» **Document text**
================================
The next day, Friday, October 4, health and other city officials gathered again for a full day meeting to discuss further Pittsburgh’s response to influenza. Health Director Davis ordered hospitals to end all unnecessary visitations, and requested that they provide a report on available beds in their wards. Churches, while not closed, were asked to limit attendance, to exclude parishioners exhibiting symptoms of illness, and to keep services as brief as possible. Doctors were instructed to report all cases of influenza to the city’s health department. Schools were kept open for the time being, but night school enrollment and classes were halted because they did not have medical inspectors; some 15,000 night school students were affected. Mayor Babcock thought that the measures went too far. “Personally, it appears to me,” he told reporters, “in view of local conditions and in the absence of any epidemic of influenza, that the orders of the [state] Department are too drastic.”6 Nonetheless, there was little Pittsburgh could do other than to follow Royer’s directives.
================================
» **Task prompt**
According to the passage on Pittsburgh's response to influenza, about how many night school students were affected when night school enrollment and classes were halted?

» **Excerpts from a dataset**
================================
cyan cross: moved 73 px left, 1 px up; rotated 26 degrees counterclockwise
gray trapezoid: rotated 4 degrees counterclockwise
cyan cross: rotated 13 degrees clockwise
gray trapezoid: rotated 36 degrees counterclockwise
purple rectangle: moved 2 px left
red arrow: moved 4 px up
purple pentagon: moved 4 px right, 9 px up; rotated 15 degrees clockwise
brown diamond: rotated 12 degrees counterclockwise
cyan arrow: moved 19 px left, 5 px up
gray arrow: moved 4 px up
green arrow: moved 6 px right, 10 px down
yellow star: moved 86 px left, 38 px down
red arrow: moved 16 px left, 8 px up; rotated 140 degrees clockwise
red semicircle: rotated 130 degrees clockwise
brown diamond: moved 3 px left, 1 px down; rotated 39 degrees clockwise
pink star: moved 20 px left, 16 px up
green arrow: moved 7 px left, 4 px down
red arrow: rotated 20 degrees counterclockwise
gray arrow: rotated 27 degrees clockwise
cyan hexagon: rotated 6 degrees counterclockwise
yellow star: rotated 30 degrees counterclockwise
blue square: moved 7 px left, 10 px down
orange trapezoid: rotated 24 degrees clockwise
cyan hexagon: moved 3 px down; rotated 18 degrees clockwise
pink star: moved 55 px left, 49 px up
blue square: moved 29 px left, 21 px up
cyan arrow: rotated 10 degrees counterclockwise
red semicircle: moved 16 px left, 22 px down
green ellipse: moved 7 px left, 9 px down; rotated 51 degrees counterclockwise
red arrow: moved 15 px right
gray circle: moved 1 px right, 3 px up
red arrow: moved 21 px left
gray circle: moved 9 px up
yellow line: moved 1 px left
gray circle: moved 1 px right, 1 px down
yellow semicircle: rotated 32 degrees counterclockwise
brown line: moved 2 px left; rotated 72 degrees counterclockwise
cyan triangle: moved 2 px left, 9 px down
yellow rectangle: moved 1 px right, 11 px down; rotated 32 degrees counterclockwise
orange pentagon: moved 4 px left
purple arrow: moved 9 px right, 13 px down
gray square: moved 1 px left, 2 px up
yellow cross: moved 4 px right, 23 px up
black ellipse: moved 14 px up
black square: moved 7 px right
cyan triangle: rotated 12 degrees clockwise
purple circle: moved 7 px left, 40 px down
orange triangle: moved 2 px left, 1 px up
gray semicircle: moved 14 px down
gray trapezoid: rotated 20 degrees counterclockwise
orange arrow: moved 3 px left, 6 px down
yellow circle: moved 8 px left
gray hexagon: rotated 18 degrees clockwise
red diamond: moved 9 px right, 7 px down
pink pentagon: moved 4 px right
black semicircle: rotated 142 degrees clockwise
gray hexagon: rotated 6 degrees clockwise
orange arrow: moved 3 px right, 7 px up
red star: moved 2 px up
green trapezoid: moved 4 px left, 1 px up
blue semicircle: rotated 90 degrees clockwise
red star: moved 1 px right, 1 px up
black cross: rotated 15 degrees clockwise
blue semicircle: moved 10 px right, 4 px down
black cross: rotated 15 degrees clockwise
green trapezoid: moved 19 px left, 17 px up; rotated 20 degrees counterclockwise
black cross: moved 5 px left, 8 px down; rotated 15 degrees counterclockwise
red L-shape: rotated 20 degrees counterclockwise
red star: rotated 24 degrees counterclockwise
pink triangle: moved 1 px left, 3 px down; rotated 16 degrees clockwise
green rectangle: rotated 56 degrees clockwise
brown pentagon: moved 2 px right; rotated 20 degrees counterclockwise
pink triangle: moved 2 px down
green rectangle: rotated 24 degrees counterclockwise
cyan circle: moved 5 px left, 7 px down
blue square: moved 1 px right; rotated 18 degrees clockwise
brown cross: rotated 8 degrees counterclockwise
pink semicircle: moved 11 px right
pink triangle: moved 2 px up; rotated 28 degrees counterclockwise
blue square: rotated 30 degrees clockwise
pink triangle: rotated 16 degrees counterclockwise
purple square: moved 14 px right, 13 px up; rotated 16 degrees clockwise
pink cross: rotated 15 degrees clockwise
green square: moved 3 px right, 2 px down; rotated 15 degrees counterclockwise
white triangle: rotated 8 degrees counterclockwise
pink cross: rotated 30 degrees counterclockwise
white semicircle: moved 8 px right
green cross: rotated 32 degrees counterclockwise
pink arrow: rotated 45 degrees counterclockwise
================================
» **Answer section**
Some 15,000 night school students were affected.